It is can be seen that from table in control experiment group 1 and 5~9 except persulfate can carry out reaction, other conventional oxygen Agent such as hydrogen peroxide, oxygen, peroxide TBHP etc. can not realize the synthesis of furan derivatives, and in persulfate, with The best results of potassium peroxydisulfate, can obtain preferable yield, and (NH4)2S2O8、KHSO5Although it can carry out reaction, yield It is unsatisfactory.
As can be seen that reaction temperature is too high or too low in control experiment group 1 and 10~11 from table, yield all can accordingly drop It is low, it can reach optimal reaction effect at 120 DEG C or so.

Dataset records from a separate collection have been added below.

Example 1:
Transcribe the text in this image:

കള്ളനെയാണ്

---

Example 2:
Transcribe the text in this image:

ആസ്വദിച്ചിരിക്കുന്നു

To sum up control experiment group 1~15, optimal reaction condition can be obtained:Acetophenone (0.5mmol), and methyl sulfoxide (2mL), I2(0.15mmol), K2S2O8(1.0mmol), 120 DEG C, 8h.
Reacted according to the optimum reaction condition after above-mentioned optimization example 1 below~18:
Embodiment 1
Raw material:Acetophenone;
Target product:
Yield:83%;
1H NMR(400MHz,CDCl3):δ 8.05 (dd, J=13.7,7.6Hz, 1H), 7.65-7.59 (m, 1H), 7.53 (t, J=7.1Hz, 1H), 7.48 (t, J=7.1Hz, 1H), 7.43-7.37 (m, 1H), 7.35 (s, 1H), 2.48 (s, 1H)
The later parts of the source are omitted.